Dans les grandes villes, c'est la ruée chaque soir autour des poubelles des magasins. Un phénomène si inquiétant que Martin Hirsch, Haut-commissaire aux Solidarités, va réunir les associations caritatives.
C'est un phénomène récent qui touche l'ensemble des supermarchés, des chaînes de boulangerie ou de restauration rapide situés au
coeur des grandes villes hexagonales. Vers 19 heures, chaque soir, à la sortie des poubelles des magasins, des milliers de démunis fouillent les sacs et les cagettes de produits alimentaires
jetés, invendables en rayons car sur le point d'être périmés mais toujours consommables.
Parfois,ils sont si nombreux à se précipiter sur les denrées que la scène, dans un pays pourtant cinquième puissance économique mondiale, ne peut que révolter.
Selon nos informations, Martin Hirsch, haut-commissaire aux Solidarités actives contre la pauvreté et ex-président d'Emmaüs, va réunir ces prochains jours les principales associations caritatives
afin de « comprendre les raisons et mesurer précisément l'ampleur » de cette tendance inquiétante.
La nouveauté, dans cette grande précarité, c'est que les farfouilleurs ne sont plus seulement des clochards. On croise des érémistes, des retraités qui perçoivent une faible pension, des mères
seules, des travailleurs précaires, des étudiants fauchés. On les appelle les « nouveaux pauvres ». Ils ont un toit, certes, mais de faibles revenus qui ne leur permettent pas de boucler les fins
de mois. « Ils sont face à un dilemme : payer le loyer ou manger », décrit Alain Raoul, directeur de la Fondation de l'Armée du salut. suite
Nous abordons très rarement ce genre de sujet sur laiciste mais ce genre de nouvelle nous révolte. Que serait la laïcité avec ce genre d'injustice? C'est aussi un signe de la mondialistaion qui
actuellement est en train de s'inverser. Elle arrangeait tout le monde quand elle permettait d'importer des marchandises à bas coûts mais la croissance économique qu'elle a engendrée ne fait plus
baisser les prix.
A celà s'ajoute l'argent sans frontières et sans odeurs qui provoque la spéculation immobilière qui en augmentant les loyers participe à la pauvreté. Sur ce
sujet des reportages ont montré que parfois des propriétaires demandaient des faveurs sexuelles à leurs locataires femme. Ces faits abjectes témoignent d'une situation criante.

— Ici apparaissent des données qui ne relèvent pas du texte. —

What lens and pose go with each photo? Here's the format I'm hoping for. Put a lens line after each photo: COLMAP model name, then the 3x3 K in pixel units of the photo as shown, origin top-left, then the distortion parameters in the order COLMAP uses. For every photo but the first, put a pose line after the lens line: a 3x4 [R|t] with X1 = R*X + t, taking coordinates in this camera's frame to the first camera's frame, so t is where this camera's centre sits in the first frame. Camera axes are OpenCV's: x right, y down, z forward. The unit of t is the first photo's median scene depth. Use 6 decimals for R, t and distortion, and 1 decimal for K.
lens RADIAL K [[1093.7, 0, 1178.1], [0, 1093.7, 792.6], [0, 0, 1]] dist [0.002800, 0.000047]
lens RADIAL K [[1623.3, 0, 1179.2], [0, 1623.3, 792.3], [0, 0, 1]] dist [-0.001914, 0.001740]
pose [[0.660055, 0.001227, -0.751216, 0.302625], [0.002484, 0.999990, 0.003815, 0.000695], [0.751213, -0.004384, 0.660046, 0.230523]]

S'ajoute aussi un chomage voulu qui contient les salaires en respect devant les employeurs par un rapport de force favorable.

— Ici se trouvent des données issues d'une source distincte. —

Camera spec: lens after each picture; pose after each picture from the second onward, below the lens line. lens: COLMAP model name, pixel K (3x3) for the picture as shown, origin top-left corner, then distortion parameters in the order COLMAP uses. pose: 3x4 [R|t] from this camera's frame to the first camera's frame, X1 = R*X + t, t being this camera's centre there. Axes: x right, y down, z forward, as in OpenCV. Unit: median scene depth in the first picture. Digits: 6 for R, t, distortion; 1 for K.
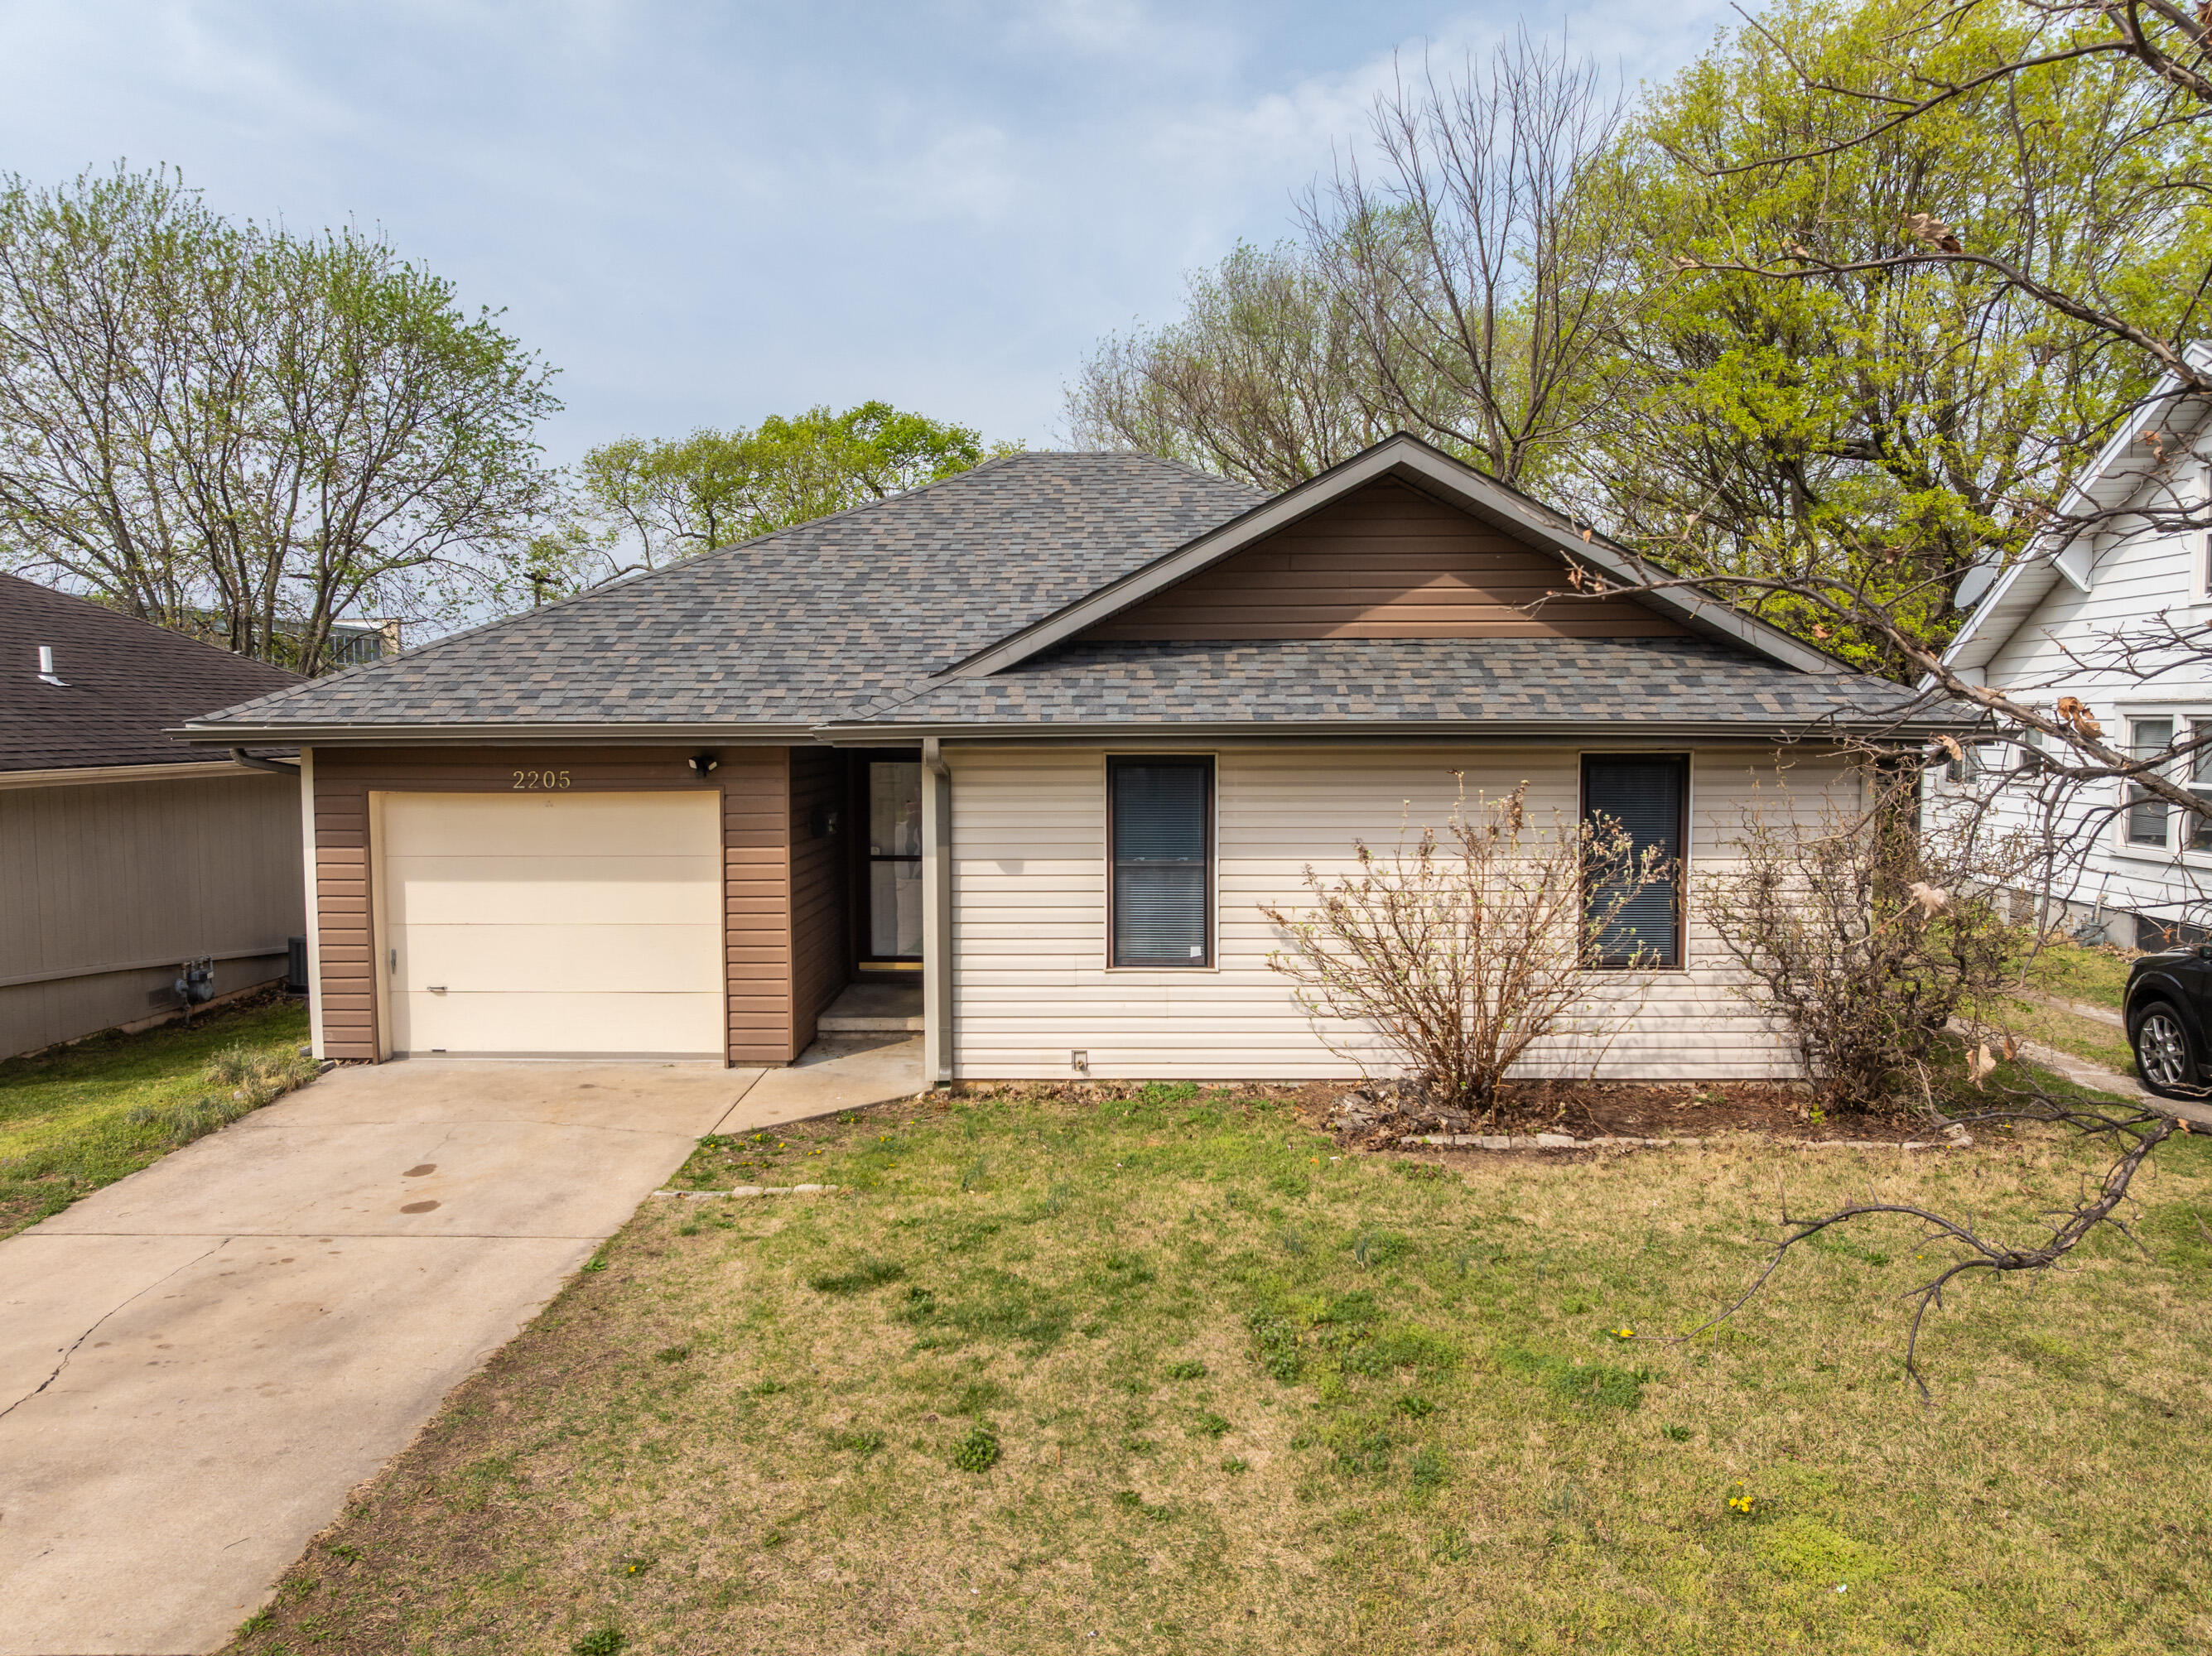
lens RADIAL K [[1543.7, 0, 1097.9], [0, 1543.7, 825.9], [0, 0, 1]] dist [-0.049638, 0.010845]
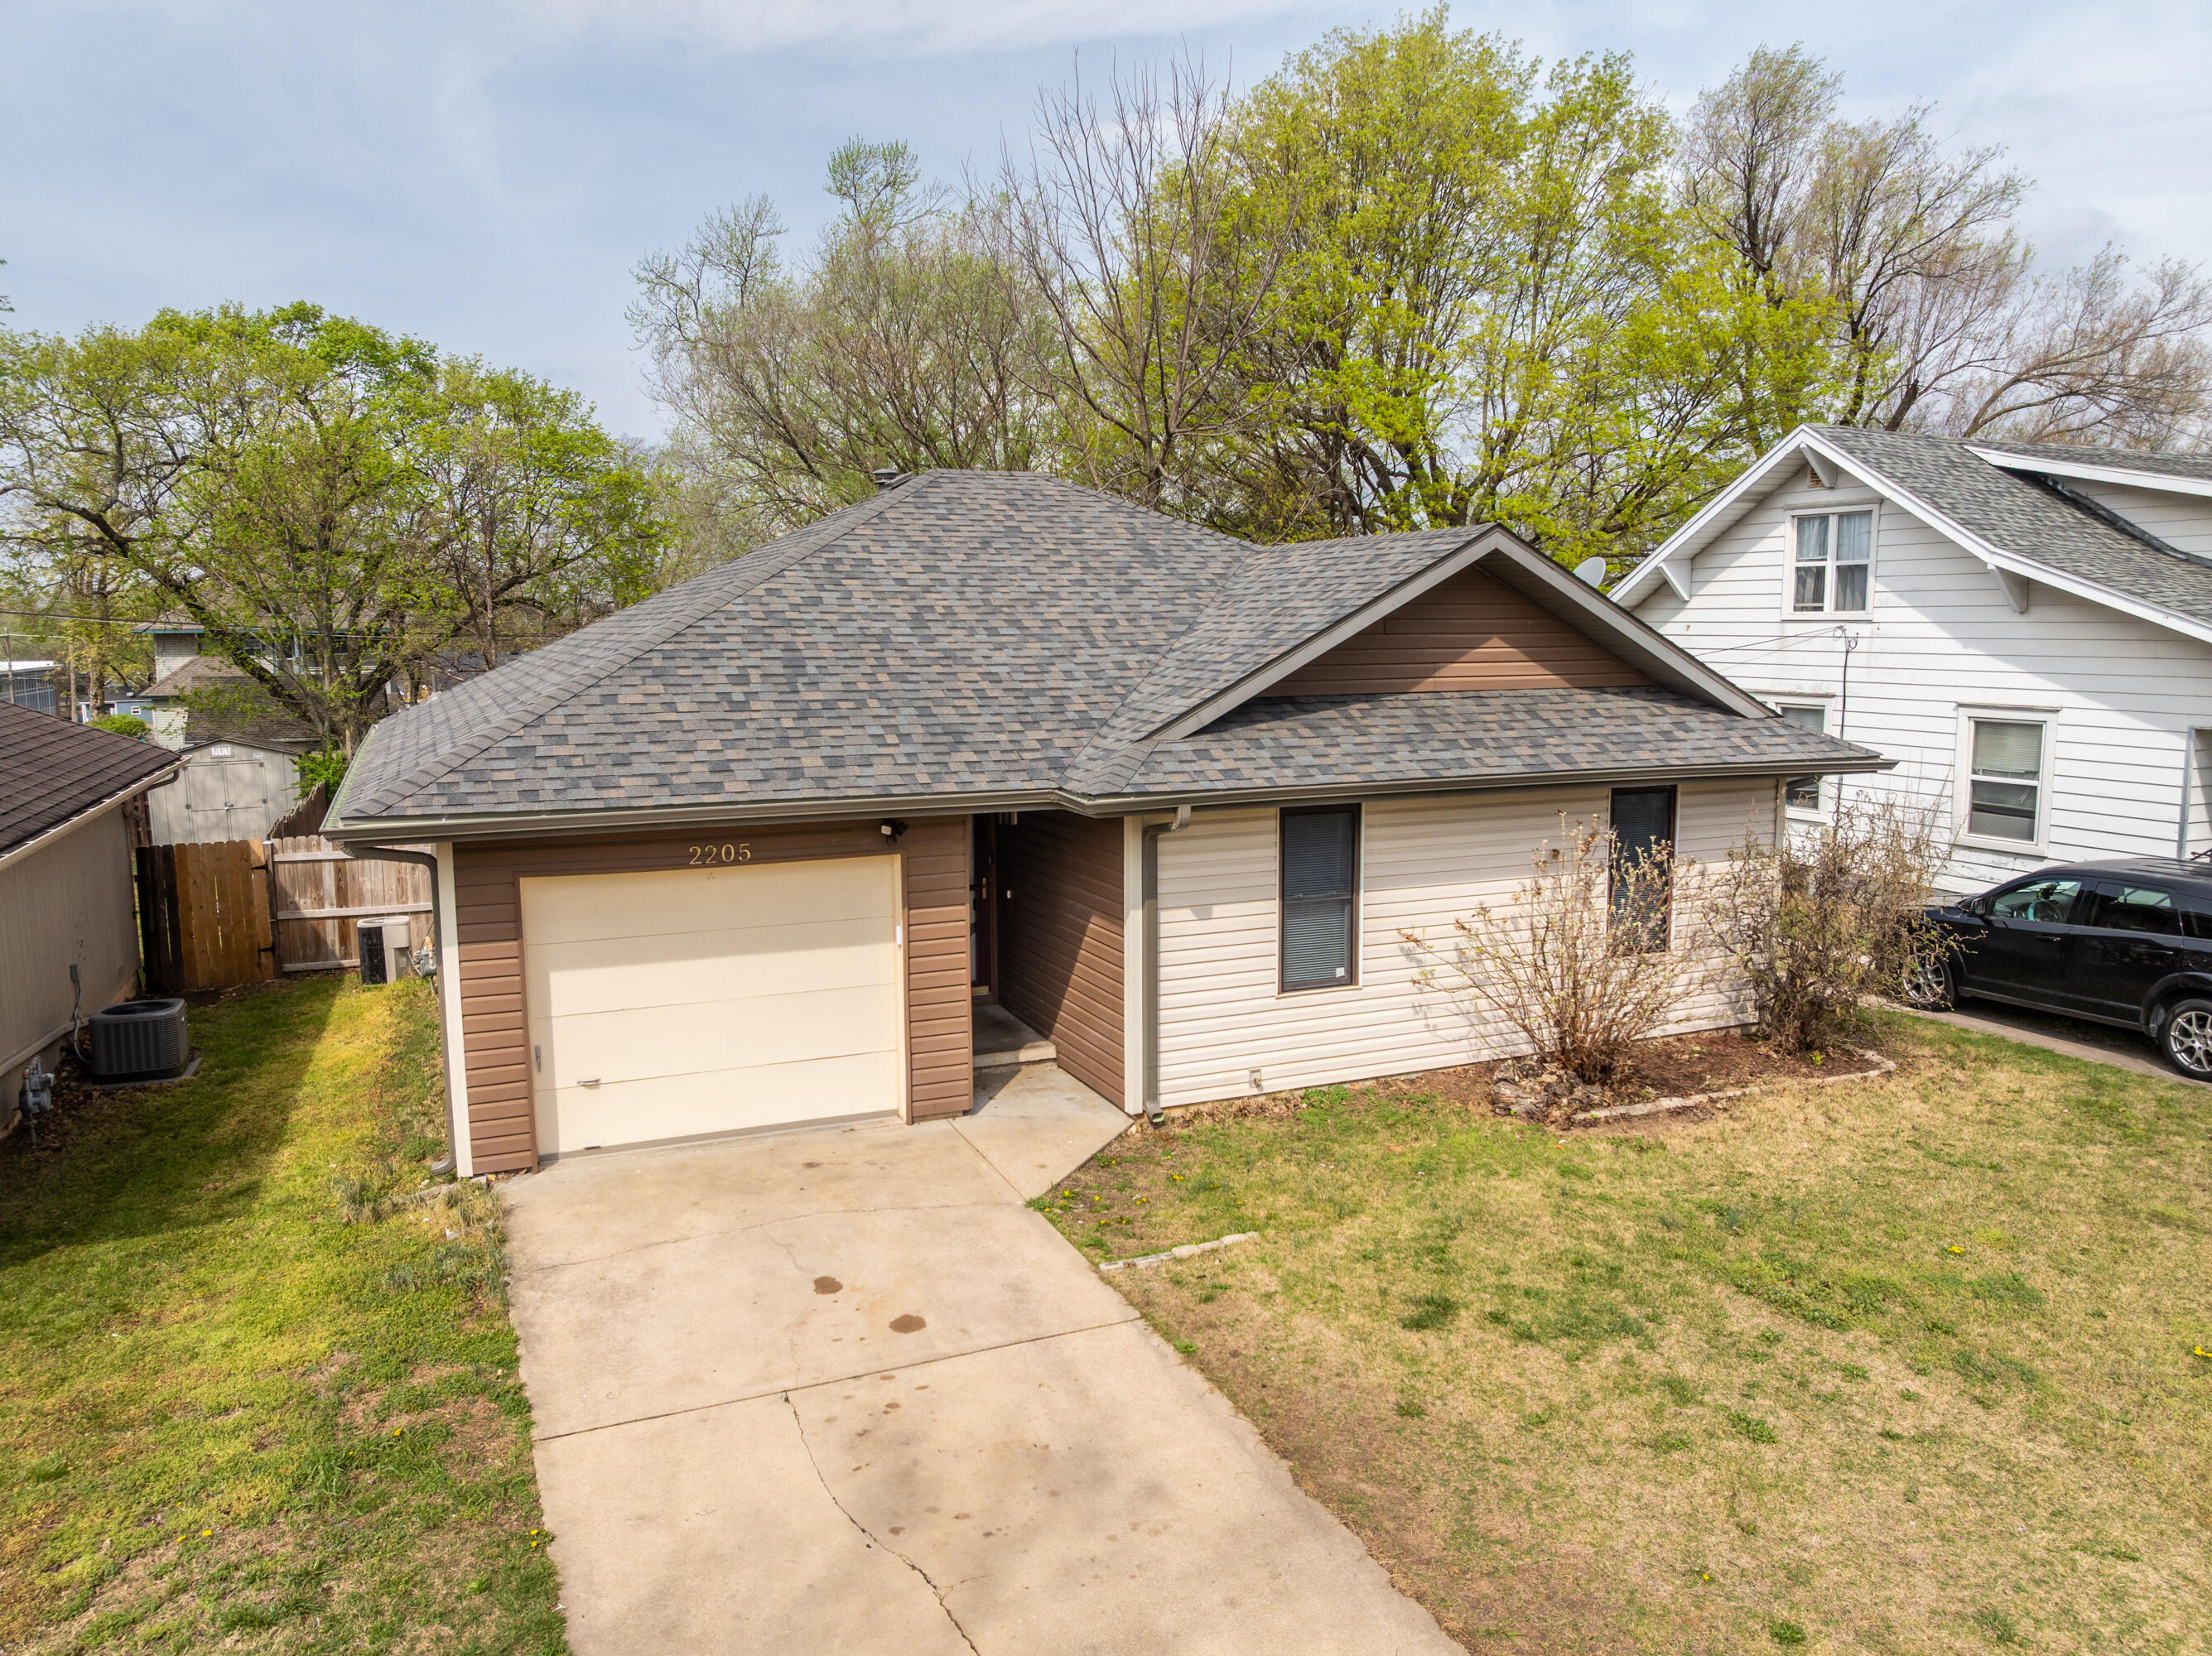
lens RADIAL K [[1543.7, 0, 1099.5], [0, 1543.7, 829.5], [0, 0, 1]] dist [-0.049638, 0.010845]
pose [[0.908769, -0.055456, 0.413597, -0.593693], [0.029830, 0.997228, 0.068167, -0.112762], [-0.416231, -0.049611, 0.907904, 0.041383]]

On nous raconte que c'est un manque de concurrence mais c'est avant tout le signe de salaires tirés vers le bas. Une richesse qui n'est pas équitablement répartis car les appareils qui le
permettait sont en voie de démentelèment ou de privatisation partielle.
La France a vécu depuis plus de 20 ans avec 2 à 3 millions de
travailleurs en trop, il serait utile d'inverser cette tendance pour reprendre une route normale.